Use a VPN if possible
A Virtual Private Network, or VPN, allows you to securely connect to another network through the internet. You can use them for numerous activities, such as accessing sites in other regions or countries, but in this case, it would be used to protect your IP address and browsing activities from any hackers. As stated before, if a hacker is on the same network as you, they can see what you are doing or what you access while you are connected to that network. By using a VPN, they would not be able to see which network you are using, nor would they be able to have any sort of access to it.
Do not work from any public locations that have open internet connections
Sure, the WiFi at Starbucks has great internet speed and it’s a relaxing place to work and sip a Frappuccino, however, they have a public network with open internet connections, which means poor cyber security. That means that anybody within the network’s reach can join and have access. That’s why you get a little warning symbol when you join an unsecured network. The non-threatening hipster guy with the nose ring who’s sitting two tables away, with the right technology, could easily use that network to steal your information without you even knowing it. That’s why employers should not allow work to be conducted from public networks, or they should supply their employees with a VPN for their computers in order to maintain optimal cyber security for their businesses.

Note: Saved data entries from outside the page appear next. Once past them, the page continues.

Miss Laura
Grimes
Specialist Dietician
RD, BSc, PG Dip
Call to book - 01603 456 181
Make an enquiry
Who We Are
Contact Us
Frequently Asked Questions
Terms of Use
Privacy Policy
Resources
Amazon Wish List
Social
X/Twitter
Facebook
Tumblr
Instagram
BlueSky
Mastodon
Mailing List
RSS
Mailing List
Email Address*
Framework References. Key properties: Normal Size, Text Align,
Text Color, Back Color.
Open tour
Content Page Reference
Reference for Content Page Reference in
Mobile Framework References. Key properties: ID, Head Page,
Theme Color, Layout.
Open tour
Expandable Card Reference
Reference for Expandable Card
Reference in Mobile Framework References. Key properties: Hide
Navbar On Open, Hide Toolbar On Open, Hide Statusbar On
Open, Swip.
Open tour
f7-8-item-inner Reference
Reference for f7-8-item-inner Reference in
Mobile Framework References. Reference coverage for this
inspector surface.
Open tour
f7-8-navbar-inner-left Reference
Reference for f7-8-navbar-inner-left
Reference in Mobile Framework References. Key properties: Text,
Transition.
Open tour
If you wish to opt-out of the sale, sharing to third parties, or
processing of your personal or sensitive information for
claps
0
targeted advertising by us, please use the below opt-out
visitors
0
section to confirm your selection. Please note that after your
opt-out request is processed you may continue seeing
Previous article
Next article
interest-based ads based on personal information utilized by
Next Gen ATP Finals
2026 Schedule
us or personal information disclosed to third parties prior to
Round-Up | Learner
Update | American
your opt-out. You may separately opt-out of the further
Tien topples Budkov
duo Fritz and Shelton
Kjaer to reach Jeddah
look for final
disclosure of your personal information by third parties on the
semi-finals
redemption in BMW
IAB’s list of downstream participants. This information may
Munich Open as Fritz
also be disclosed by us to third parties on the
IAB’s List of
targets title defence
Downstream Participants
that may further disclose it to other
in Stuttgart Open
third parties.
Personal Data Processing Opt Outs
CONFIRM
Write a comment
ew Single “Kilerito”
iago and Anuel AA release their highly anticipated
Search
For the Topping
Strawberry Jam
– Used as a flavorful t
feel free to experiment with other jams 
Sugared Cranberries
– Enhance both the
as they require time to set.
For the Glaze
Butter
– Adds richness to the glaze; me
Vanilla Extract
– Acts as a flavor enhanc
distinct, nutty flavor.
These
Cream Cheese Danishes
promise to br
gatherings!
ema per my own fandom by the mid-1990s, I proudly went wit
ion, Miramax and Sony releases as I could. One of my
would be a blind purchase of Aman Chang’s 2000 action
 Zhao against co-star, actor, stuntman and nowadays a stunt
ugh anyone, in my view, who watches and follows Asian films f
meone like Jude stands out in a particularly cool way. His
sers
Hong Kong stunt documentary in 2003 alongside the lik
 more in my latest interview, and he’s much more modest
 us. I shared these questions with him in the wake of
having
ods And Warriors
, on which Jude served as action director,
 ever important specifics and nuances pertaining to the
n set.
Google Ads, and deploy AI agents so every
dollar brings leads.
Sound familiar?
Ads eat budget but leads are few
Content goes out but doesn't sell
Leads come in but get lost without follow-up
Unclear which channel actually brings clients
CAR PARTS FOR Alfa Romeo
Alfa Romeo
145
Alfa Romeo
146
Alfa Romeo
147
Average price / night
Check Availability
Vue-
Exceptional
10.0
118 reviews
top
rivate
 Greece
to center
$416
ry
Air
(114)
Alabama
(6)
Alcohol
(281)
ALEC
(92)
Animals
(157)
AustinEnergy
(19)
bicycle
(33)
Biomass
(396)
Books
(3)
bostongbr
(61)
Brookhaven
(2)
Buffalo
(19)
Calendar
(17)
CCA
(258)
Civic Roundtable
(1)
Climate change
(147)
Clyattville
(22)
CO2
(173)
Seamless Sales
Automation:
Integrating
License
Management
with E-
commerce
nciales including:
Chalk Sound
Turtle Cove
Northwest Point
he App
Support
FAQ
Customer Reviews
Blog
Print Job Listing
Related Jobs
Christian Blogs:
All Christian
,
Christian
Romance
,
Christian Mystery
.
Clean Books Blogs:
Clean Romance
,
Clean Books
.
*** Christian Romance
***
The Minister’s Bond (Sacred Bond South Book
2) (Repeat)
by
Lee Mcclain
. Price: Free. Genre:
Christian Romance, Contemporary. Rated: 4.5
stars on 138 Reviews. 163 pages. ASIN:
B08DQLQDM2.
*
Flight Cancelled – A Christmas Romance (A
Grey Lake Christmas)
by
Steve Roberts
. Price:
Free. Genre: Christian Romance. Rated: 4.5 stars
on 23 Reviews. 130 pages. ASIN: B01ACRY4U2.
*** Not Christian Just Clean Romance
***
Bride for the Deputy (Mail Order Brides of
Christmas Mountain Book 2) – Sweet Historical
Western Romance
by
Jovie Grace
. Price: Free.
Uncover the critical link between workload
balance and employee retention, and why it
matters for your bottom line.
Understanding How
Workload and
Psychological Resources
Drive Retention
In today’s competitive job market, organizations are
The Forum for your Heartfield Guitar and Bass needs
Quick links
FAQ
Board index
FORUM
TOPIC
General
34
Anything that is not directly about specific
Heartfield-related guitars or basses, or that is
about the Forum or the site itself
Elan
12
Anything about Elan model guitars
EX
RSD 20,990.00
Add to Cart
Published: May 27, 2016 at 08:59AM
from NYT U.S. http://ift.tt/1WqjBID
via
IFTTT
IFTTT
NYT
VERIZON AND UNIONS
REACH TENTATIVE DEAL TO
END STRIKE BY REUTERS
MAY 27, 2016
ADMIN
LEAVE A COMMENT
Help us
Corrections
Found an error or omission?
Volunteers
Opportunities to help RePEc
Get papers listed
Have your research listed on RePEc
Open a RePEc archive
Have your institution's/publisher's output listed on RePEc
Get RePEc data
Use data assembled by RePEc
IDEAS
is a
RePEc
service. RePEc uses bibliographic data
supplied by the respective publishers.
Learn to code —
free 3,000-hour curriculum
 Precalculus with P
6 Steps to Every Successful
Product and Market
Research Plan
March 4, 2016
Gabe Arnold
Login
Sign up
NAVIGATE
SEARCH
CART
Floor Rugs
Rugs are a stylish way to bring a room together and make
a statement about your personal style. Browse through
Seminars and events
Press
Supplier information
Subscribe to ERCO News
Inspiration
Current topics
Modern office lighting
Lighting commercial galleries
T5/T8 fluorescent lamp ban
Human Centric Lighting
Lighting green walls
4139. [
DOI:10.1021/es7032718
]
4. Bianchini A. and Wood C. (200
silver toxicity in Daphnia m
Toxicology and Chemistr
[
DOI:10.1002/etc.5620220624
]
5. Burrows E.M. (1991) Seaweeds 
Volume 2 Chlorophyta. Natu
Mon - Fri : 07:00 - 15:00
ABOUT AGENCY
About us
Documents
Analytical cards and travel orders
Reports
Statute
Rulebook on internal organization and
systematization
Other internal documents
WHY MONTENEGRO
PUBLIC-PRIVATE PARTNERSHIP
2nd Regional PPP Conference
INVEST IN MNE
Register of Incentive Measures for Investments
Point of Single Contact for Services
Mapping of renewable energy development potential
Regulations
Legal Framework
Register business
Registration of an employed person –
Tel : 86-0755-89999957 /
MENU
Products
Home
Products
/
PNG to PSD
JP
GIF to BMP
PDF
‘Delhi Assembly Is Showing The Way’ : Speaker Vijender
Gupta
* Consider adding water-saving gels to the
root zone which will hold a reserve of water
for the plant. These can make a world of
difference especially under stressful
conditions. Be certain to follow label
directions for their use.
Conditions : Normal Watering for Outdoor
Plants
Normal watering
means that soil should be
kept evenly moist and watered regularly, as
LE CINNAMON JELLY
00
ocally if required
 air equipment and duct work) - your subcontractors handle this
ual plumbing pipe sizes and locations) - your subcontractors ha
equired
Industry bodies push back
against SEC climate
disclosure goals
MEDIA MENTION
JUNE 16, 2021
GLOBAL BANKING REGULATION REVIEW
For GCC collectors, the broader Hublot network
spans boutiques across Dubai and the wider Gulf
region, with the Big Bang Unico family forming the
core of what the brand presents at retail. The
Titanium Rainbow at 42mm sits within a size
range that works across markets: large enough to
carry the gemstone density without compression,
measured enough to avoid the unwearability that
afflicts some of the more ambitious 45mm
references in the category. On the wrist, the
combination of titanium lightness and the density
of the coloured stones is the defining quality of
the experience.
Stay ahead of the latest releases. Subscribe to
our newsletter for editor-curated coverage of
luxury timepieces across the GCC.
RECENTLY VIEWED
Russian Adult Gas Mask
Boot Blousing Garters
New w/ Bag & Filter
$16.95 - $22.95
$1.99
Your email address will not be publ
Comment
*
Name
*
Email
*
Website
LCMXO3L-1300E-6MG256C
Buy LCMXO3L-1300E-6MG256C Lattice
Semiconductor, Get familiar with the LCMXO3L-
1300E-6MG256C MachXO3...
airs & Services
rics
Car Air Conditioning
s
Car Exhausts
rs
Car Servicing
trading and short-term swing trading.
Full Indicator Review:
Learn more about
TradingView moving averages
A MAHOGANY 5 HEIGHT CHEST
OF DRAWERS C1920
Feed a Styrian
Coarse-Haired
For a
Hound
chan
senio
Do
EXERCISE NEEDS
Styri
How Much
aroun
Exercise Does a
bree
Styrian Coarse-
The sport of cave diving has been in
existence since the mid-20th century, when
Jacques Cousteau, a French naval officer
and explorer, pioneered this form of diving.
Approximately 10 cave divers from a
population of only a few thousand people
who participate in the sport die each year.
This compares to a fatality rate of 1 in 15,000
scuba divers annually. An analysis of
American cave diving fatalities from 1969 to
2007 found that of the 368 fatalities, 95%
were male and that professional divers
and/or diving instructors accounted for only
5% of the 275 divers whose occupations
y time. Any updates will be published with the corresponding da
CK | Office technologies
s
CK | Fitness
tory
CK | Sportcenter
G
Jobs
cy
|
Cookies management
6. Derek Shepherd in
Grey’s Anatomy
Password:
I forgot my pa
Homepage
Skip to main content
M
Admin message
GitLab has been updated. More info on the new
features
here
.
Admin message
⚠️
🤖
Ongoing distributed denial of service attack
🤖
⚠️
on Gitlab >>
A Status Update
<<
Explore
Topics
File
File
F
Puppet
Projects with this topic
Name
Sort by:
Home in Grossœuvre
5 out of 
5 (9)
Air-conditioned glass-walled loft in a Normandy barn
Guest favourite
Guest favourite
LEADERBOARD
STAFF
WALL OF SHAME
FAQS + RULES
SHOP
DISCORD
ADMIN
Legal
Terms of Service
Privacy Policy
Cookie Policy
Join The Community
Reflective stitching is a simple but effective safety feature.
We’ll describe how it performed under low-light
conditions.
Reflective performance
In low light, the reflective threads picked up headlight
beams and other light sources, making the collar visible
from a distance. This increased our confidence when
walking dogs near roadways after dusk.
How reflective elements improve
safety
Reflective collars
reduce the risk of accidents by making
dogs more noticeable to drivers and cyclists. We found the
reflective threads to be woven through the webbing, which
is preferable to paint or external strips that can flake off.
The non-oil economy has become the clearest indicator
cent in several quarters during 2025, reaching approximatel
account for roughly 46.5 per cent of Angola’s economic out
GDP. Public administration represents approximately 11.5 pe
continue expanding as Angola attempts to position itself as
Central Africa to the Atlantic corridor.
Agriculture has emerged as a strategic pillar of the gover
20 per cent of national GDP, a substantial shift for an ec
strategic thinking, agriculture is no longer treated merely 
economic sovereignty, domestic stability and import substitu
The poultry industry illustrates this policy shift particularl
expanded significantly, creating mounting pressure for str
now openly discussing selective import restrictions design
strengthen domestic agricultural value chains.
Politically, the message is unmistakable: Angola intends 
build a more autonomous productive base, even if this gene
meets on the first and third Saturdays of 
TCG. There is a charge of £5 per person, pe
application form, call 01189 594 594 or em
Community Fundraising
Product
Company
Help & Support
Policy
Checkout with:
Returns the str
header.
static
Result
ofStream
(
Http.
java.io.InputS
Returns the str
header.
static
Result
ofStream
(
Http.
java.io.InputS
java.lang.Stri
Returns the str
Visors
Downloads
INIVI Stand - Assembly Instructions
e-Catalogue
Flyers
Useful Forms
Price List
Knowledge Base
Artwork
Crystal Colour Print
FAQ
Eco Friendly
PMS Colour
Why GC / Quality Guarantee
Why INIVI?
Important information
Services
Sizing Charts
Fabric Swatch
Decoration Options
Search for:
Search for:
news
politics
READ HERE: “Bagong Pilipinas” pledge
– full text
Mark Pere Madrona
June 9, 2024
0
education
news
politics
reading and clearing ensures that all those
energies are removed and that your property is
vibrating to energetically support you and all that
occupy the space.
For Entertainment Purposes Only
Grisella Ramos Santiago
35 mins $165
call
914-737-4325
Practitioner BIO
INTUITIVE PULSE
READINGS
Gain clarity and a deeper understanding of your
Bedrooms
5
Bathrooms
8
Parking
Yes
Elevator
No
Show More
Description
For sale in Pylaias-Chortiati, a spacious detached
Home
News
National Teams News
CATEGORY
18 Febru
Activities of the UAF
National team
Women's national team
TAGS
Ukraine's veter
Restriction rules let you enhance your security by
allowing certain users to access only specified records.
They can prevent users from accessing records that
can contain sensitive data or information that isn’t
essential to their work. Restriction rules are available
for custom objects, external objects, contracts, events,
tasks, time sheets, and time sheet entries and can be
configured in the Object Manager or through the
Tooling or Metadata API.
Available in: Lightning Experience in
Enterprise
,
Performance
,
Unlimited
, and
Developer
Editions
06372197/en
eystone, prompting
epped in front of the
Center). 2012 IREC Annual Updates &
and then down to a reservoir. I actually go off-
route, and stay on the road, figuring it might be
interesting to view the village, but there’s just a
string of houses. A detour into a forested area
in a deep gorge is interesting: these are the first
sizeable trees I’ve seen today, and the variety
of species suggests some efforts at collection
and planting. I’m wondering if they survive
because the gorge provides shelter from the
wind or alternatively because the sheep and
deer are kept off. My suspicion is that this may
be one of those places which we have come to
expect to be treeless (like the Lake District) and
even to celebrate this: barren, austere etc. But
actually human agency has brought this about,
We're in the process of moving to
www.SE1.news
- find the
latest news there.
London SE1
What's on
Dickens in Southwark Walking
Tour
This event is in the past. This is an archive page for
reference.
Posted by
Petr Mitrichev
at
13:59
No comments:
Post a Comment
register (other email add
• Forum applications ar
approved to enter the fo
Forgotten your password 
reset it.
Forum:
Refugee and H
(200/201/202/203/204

As far as insurance goes, speak to your broker about having adequate insurance for data breaches, ransomware or other cyber risks. These breaches can be very detrimental to your business and could really break the piggy bank. Remember when Sony Pictures was hacked in 2014? 100 terabytes of data were stolen and numerous unreleased films were leaked to the public, causing Sony to lose millions in the process. Don’t let something like that happen to you!